(PROVIDED MATERIAL begins)

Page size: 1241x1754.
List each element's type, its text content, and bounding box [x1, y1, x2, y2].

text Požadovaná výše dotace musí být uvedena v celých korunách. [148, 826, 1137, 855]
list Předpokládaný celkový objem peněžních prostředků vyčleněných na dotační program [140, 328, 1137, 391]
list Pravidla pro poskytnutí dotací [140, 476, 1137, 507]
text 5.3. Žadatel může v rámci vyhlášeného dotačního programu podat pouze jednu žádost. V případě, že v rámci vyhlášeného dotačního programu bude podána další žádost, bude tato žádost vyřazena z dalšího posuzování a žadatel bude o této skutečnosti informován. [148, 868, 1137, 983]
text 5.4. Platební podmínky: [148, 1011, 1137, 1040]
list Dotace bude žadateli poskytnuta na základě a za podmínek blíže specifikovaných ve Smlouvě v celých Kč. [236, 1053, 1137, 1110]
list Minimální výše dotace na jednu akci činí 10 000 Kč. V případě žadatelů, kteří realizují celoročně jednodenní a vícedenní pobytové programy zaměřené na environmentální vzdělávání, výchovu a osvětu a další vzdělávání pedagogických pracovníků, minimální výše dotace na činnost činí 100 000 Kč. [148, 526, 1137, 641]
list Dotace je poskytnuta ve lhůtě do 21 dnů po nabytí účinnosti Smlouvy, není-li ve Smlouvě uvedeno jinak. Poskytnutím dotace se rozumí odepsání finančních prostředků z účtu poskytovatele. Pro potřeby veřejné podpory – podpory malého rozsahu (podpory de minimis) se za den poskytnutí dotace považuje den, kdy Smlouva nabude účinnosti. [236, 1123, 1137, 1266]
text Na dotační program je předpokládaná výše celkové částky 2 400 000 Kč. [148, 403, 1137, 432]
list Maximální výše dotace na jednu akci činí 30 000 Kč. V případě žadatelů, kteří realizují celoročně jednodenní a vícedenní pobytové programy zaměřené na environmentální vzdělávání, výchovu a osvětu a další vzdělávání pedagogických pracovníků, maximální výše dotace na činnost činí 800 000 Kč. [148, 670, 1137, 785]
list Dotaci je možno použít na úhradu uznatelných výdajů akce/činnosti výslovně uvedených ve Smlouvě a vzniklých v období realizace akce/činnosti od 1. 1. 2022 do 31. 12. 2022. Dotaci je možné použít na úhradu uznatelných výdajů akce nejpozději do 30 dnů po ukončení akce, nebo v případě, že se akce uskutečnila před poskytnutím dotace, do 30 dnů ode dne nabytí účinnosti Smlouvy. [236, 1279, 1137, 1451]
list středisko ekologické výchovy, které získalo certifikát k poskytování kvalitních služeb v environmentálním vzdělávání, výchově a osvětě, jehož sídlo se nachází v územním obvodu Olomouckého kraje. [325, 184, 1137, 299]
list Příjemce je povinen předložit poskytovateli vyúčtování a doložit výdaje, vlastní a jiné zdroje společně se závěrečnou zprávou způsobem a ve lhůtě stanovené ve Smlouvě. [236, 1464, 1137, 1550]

(PROVIDED MATERIAL ends)

EXERCISE PROMPT:
Go through the entries above and pull out each line with "celých" in it.

WORKED SOLUTION:
text Požadovaná výše dotace musí být uvedena v celých korunách. [148, 826, 1137, 855]
list Dotace bude žadateli poskytnuta na základě a za podmínek blíže specifikovaných ve Smlouvě v celých Kč. [236, 1053, 1137, 1110]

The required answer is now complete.